Copy out the rows below word for word, starting with the line containing "left ankle: (94, 321, 49)" and ending with the line containing "left ankle: (491, 351, -4)", both lines included. Write out nothing else.

※

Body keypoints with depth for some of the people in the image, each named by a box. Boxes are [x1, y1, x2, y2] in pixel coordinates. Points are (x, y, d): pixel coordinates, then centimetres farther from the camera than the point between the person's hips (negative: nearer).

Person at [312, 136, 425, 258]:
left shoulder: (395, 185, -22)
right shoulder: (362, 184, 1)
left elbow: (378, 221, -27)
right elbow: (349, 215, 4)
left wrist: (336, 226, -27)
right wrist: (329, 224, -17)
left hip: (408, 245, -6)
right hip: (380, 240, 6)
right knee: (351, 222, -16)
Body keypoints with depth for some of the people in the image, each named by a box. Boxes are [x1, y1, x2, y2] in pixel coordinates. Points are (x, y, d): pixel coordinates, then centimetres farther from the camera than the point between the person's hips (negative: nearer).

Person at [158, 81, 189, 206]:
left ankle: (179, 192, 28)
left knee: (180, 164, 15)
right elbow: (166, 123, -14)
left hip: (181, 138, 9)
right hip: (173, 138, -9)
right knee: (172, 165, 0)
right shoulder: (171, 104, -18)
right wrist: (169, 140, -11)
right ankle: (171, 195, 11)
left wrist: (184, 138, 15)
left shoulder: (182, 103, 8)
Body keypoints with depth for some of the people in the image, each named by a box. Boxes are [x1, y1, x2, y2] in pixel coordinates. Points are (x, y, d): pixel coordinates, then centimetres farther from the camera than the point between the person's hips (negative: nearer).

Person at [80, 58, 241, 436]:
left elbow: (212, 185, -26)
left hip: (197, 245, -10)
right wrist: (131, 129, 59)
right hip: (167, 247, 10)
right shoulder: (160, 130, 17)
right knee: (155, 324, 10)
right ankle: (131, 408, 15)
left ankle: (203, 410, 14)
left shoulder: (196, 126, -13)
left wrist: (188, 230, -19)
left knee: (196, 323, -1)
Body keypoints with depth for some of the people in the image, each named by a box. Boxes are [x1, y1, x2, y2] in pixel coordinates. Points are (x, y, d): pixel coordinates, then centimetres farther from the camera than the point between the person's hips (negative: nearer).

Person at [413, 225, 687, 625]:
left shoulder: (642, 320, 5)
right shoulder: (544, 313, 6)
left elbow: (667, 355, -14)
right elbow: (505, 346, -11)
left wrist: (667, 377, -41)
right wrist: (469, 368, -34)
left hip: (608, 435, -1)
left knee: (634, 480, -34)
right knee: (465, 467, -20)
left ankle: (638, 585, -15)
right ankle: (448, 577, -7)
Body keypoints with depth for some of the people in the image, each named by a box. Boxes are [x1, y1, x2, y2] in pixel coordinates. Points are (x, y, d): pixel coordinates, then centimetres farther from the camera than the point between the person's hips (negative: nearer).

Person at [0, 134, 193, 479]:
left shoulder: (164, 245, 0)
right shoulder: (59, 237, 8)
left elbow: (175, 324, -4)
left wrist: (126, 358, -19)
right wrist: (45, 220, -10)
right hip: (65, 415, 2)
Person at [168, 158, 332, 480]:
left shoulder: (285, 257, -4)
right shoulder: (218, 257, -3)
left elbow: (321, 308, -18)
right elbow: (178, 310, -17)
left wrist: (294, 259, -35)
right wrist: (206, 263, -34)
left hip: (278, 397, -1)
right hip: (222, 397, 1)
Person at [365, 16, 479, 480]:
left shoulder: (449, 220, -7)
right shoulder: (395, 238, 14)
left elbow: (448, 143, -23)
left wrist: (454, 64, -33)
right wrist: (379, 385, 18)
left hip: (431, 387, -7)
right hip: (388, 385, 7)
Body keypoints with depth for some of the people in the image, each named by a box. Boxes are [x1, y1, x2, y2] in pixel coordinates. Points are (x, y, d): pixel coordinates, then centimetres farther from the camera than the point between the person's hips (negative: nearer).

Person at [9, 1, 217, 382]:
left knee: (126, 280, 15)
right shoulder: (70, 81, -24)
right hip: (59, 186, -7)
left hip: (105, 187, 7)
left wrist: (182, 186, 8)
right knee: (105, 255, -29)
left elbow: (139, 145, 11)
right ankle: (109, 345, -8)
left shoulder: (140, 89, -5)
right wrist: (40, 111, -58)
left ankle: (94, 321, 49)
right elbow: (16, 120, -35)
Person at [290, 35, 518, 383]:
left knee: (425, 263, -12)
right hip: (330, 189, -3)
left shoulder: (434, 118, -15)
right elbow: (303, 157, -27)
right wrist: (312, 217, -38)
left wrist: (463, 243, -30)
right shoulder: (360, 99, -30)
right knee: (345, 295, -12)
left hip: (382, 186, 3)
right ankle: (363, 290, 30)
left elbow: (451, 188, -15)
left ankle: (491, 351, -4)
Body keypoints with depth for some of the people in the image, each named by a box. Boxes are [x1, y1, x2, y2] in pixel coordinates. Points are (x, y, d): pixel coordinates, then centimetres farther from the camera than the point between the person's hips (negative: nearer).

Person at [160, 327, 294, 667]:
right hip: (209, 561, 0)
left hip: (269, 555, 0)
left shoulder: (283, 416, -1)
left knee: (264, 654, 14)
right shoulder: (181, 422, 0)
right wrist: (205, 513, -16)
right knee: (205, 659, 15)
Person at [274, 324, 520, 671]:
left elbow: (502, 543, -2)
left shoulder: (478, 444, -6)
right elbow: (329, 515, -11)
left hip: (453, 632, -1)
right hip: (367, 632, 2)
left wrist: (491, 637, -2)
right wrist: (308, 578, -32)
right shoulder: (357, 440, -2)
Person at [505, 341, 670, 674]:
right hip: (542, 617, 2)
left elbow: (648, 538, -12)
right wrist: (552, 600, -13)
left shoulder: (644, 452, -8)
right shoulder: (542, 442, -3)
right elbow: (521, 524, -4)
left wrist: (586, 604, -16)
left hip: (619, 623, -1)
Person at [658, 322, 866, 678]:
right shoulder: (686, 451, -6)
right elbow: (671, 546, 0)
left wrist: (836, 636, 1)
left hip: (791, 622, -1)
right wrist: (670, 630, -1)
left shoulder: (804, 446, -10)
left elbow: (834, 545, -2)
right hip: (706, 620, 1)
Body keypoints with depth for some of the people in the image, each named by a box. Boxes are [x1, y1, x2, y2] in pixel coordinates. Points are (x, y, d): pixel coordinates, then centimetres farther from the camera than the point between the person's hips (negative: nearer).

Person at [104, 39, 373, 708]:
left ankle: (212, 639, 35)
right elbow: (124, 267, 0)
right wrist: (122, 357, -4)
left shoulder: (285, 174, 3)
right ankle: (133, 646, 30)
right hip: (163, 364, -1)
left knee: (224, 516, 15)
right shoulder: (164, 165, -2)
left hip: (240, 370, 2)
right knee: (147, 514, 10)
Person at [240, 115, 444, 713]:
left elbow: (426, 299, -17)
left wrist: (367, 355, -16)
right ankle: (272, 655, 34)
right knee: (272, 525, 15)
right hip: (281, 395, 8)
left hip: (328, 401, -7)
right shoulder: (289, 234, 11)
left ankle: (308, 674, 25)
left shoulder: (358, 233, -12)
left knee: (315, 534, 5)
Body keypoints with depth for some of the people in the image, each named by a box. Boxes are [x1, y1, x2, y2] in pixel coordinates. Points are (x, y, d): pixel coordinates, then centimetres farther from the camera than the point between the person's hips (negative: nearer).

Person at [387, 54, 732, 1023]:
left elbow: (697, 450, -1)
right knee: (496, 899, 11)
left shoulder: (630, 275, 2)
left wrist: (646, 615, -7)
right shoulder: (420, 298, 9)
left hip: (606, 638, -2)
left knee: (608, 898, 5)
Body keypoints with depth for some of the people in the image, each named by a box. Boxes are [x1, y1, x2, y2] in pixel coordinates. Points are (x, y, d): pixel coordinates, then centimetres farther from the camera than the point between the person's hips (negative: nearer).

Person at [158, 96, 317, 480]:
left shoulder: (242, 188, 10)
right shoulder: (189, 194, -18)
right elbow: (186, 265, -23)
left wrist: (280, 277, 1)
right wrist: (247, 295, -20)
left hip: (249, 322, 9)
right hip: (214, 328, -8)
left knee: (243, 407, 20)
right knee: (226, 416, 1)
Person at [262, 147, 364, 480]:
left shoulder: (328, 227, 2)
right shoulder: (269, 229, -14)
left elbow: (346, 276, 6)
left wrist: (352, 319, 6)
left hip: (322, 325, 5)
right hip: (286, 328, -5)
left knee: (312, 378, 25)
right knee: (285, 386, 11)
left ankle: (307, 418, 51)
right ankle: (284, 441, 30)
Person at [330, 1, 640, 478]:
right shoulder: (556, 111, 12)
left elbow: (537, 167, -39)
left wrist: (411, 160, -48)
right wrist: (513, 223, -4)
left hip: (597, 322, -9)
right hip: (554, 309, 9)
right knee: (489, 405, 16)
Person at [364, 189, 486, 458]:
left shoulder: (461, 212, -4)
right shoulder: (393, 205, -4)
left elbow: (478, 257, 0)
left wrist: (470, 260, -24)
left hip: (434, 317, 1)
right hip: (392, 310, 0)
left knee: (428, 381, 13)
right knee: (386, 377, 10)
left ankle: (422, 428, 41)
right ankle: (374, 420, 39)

※

#### EXERCISE RESULT:
left ankle: (94, 321, 49)
right elbow: (16, 120, -35)
Person at [290, 35, 518, 383]:
left knee: (425, 263, -12)
right hip: (330, 189, -3)
left shoulder: (434, 118, -15)
right elbow: (303, 157, -27)
right wrist: (312, 217, -38)
left wrist: (463, 243, -30)
right shoulder: (360, 99, -30)
right knee: (345, 295, -12)
left hip: (382, 186, 3)
right ankle: (363, 290, 30)
left elbow: (451, 188, -15)
left ankle: (491, 351, -4)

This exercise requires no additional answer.